Scientificamente viene definito aneurisma la dilatazione permanente localizzata in un tratto di un vaso ematico. In particolare l’aneurisma dell’aorta addominale è una condizione comune, la cui rottura è associata ad una mortalità solo di poco inferiore a quella riscontrata nel cancro della prostata e della mammella. Proprio come un palloncino, infatti, l’aneurisma può scoppiare con esiti fatali nella maggioranza dei casi. Si stima che in Italia ne siano affette 84.000 persone, con una significativa prevalenza nella popolazione maschile (il rapporto uomini/donne è di 5:1) ed è definito "killer silenzioso" poiché il più delle volte decorre in forma asintomatica e il primo segnale è spesso conseguente proprio la sua rottura.
L’intervento chirurgico rappresenta l’unica soluzione terapeutica. Va tuttavia sottolineato che l’esito operatorio varia in maniera significativa a seconda che l’intervento venga compiuto in acuto, in situazioni cioè di emergenza post-rottura, oppure sia programmato. Nel primo caso, le statistiche sono agghiaccianti: 8 pazienti su 10 soccombono a seguito della rottura, o prima dell’intervento o per l’insorgenza di successive complicanze legate all’intervento stesso. Quando, invece, il paziente è sottoposto al trattamento chirurgico di tipo profilattico, pre-rottura quindi, il rischio di mortalità scende al di sotto del 3%.
L'ecocolor-doppler può salvare la vita.
È evidente quindi l’importanza di diagnosticare la patologia tempestivamente, in modo da pianificare l’intervento chirurgico prima che il rischio di rottura diventi elevato. Per scongiurare questo pericolo basta eseguire un semplice ecocolor-doppler addominale, esame non invasivo ed innocuo, da ripetersi periodicamente nei soggetti a rischio” (uomini, over 65, fumatori, con familiarità positiva per AAA )
Chirurgia classica o chirurgia endovascolare mininvasiva?
Fino a pochi anni fa l’unica opzione terapeutica era rappresentata dall’intervento chirurgico “a cielo aperto” oggi invece è possibile ricorrere alla chirurgia endovascolare mininvasiva, in anestesia locale, ad accesso percutaneo con l’utilizzo di endoprotesi sempre più avanzate, capaci di adattarsi a caratteristiche anatomiche diverse. Questa seconda opzione terapeutica è indicata per tutti quei pazienti le cui condizioni di salute non consentono di procedere con l’intervento classico.
La procedura endovascolare prevede, mediante accesso inguinale con l’introduzione di uno stent che viene posizionato in aorta come di una specie di camera d'aria a rivestimento interno, creando una nuova “via”dove far scorrere il sangue, evitando di riempire e quindi pressurizzare l’aneurisma.
I risultati dello studio Innovation
L’affidabilità della chirurgia endovascolare con utilizzo di endoprotesi dell’ ultimissima generazione è confermata dagli incoraggianti risultati dello studio Innovation, indagine “first in human” multicentrica, prospettica, non randomizzata in aperto. Lo studio ha coinvolto 3 centri di eccellenza italiani nella chirurgia endovascolare l'IRCSS San Raffaele di Milano l'Osp. Careggi di Firenze e l'Univ. di Modena e Reggio Emilia.

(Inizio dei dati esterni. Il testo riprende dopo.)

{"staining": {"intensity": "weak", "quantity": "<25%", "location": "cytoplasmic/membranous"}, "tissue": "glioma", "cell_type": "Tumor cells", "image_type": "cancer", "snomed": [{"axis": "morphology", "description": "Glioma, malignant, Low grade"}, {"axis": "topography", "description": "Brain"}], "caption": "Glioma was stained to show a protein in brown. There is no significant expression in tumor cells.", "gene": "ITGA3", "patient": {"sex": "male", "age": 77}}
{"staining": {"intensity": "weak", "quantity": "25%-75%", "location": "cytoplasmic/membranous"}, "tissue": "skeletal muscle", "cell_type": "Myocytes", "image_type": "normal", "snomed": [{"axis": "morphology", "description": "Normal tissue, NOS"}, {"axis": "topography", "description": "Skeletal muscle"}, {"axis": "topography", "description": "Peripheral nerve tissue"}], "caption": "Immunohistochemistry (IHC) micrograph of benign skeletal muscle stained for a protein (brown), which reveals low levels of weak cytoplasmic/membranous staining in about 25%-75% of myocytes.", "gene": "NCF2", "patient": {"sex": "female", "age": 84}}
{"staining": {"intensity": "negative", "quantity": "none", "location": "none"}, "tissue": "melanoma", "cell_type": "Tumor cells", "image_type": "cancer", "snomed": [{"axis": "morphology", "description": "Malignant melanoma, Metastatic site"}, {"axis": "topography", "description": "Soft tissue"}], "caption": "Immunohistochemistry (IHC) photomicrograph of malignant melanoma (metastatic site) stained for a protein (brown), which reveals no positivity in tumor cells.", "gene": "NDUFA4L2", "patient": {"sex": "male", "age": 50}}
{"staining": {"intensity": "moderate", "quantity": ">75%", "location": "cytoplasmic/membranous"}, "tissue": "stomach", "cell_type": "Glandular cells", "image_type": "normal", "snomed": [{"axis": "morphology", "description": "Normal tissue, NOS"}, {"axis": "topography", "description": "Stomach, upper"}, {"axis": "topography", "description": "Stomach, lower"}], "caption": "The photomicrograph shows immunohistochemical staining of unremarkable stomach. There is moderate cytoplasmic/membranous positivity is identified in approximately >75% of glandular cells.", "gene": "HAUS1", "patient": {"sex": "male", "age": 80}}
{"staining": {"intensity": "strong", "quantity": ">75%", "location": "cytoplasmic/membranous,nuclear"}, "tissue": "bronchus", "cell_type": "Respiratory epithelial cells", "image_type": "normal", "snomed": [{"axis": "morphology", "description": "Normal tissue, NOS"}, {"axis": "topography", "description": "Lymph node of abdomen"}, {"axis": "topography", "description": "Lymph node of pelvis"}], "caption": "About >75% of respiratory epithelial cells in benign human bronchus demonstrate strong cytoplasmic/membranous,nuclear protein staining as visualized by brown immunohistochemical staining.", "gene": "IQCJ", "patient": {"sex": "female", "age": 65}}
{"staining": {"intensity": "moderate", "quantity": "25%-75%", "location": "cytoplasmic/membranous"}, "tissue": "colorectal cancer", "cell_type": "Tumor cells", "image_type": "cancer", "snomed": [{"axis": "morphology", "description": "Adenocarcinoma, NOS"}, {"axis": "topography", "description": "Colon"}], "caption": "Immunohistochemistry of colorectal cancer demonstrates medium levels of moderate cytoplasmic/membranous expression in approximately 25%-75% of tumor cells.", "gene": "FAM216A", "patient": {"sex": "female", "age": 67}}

I risultati di questa indagine, a due anni di distanza, hanno evidenziato che il ricorso ad endoprotesi di terza generazione, in chirurgia endovascolare ad accesso percutaneo, ha garantito buone prestazioni nei pazienti, senza incidenze di rigonfiamenti o maggiori eventi avversi legati al dispositivo o alla procedura. Le nuove protesi a differenza di quelle utilizzate in passato consentono di intervenire in maniera “sartoriale” a livello dei vasi, perché si adattano alle caratteristiche anatomiche di ogni singolo paziente, grazie ad un rivestimento idrofilico che conferisce loro maggiore flessibilità.
Un altro passo è stato compiuto nella ricerca dell’AAA e con orgoglio possiamo dire che l'Italia è all’avanguardia nella chirurgia vascolare.